Un bel costo da sostenere, senza contare le numerose querele e richieste di risarcimento che ricevete. Che succede a quel punto?
«All’inizio non dormi perché pensi “che cavolo ho combinato?”. Poi ragioni, arriva la fase “ma che dice questo?” e cominci a rispondere punto per punto. Le memorie difensive le scriviamo noi, mica gli avvocati: spesso trascorro i miei cinque, sei giorni di ferie all’anno per metterle giù. Per non parlare di quando ti querelano dopo quattro o cinque anni dalla messa in onda: nemmeno ti ricordi più. Penso che una seria campagna per l’informazione libera dovrebbe cominciare col chiedere degli sbarramenti alle cause civili per risarcimento. A Report ne abbiamo 40 in totale e, personalmente, ne ho accumulate per 16-17 milioni di euro».
Quindi la tutela legale è fondamentale. Qualche mese fa c’era la possibilità che la Rai ve ne privasse. Come è andata a finire?
«La tutela è rimasta, anche perché si sono accorti che toglierla non sarebbe possibile. Io sono l’unico giornalista interno Rai a Report, gli altri collaboratori sono tutti freelance, e il nostro controllo editoriale prevede che ogni pezzo venga visto dal direttore di rete e dal capo struttura. Quindi la Rai non può far altro che tutelarci, ha la responsabilità oggettiva».
Ma quando vi presentate come giornalisti di Report, quali sono le reazioni? Soprattutto ai piani alti, dove siete considerati molto scomodi…
«Diventa sempre più difficile, ma le reazioni sono di ogni tipo. Ci sono quelli che spariscono e cercano di evitarti nella maniera più assoluta. È scontato. Ma ci sono anche quelli che ti mettono a disposizione tutto, perché hanno paura di chissà che cosa».
E dopo la trasmissione? Al di là delle querele, nell’immediato che succede? Immaginiamo una redazione con il telefono che squilla come impazzito, le porte che sbattono, urla ovunque…
«Succede di tutto, in effetti. Report ha circa tre-quattro milioni di telespettatori in media, una diffusione tale che a volte succede di parlare dell’avvocato Francesco Rossi, magari di Catania, e ti chiama un avvocato omonimo, giusto di Catania, con la pretesa che si specifichi che colui di cui si è raccontato in trasmissione non è lui. Al di là dei paradossi, se sbagliamo rettifichiamo sempre. Ma se crediamo di essere nel giusto no».

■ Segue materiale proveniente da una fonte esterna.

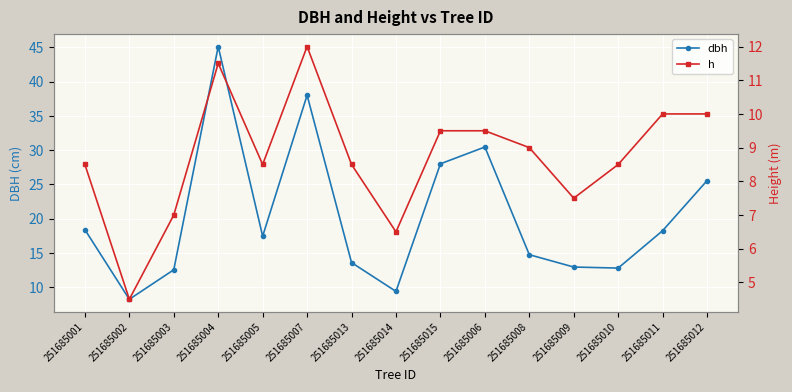

At 251685011, list the series in order from smallest to largest.

h, dbh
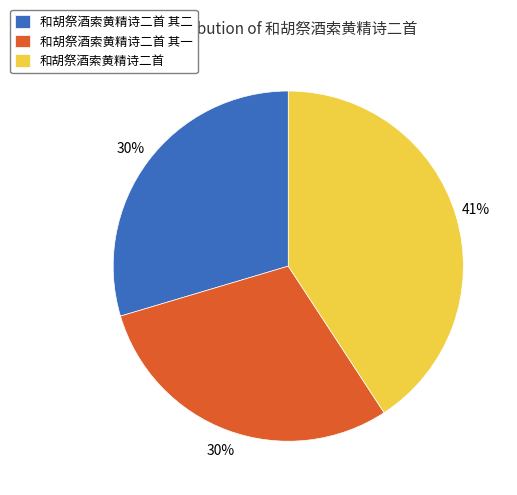

Is there any slice that represents more than half of the pie?

No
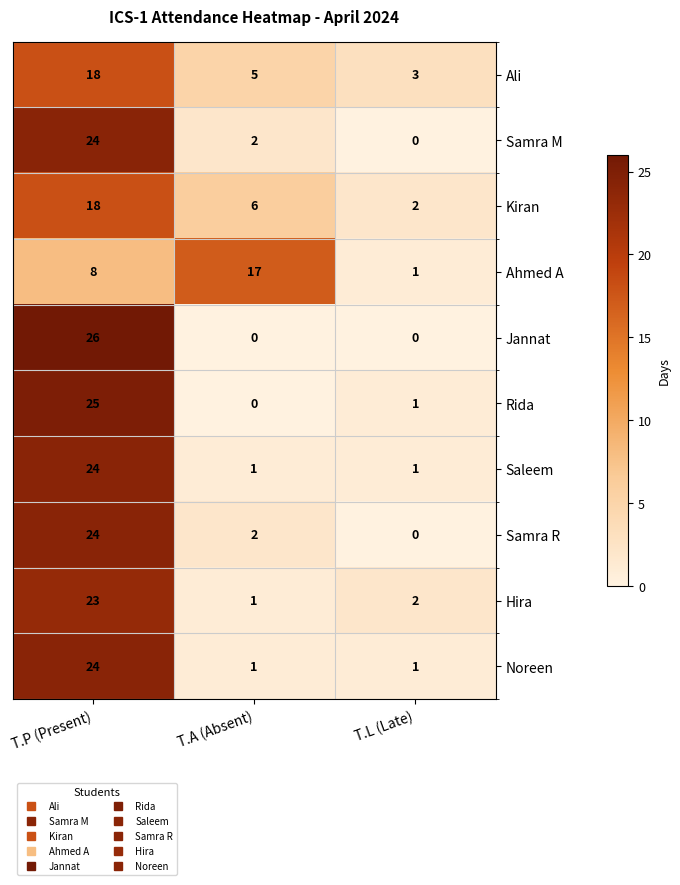

At which category does the chart reach its peak across all series?

T.P (Present)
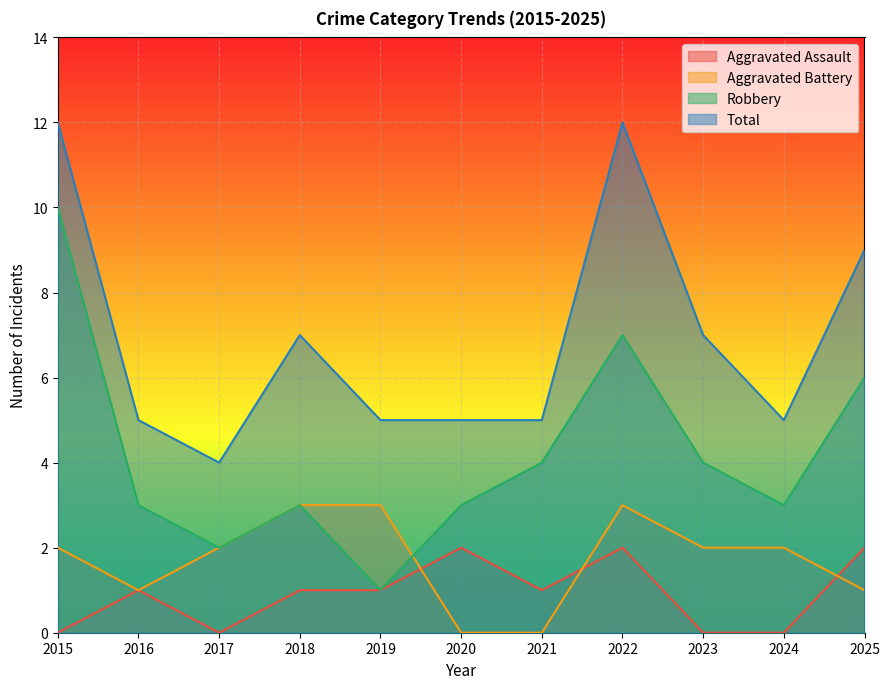

Which series has the largest range (max minus min)?

Robbery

A proposito del fatto che siete considerati dei rompiscatole: a volte Report viene accomunato a trasmissioni come Anno Zero e Ballarò, tutti etichettati come programmi di “controinformazione”. Cosa ne pensi?
«Non l’ho sentito dire molte volte, ma di recente il Qualitel (il misuratore di qualità della Rai n.d.r.) ha definito Report la migliore trasmissione della rete e del panorama televisivo italiano. Una volta però ricordo un attacco clamoroso di Silvio Berlusconi, che ci definì farabutti. Credo ce l’avesse con me, e so anche il perché».
Vogliamo saperlo anche noi. Perché?
«Proprio nell’inchiesta su Catania I Vicerè sono stato il primo a parlare della farmacia dove il presidente del Consiglio si forniva dell’elisir di lunga vita, che poi si scoprì essere doping. Guarda caso, dopo la trasmissione, l’attenzione si è focalizzata sulla vita privata di Berlusconi. Penso quindi che lui mi abbia immaginato come parte di un complotto, ma in realtà non è così».
Chiudiamo con un consiglio e un parere. Data la tua esperienza, cosa dici a chi vuole fare questo mestiere? E quali sono, secondo te, le caratteristiche che dovrebbe avere un buon giornalista d’inchiesta?
«La cosa più importante è misurarsi continuamente con i fatti, analizzando costantemente la realtà, documentandosi e sentendo sempre più fonti. È importante anche saper mettere in dubbio la propria capacità di comprensione dei fatti e sapersi estraniare. Io mi chiedo sempre: “cosa penserei se gli altri dicessero di me quello che io sto scrivendo di loro?”. Ma soprattutto, bisogna crederci. Io sono partito in maniera semplice, scrivendo su dei giornaletti, sono entrato in Rai come assistente al programma e da solo, col tempo e lavorando, ho fatto quello che ho fatto».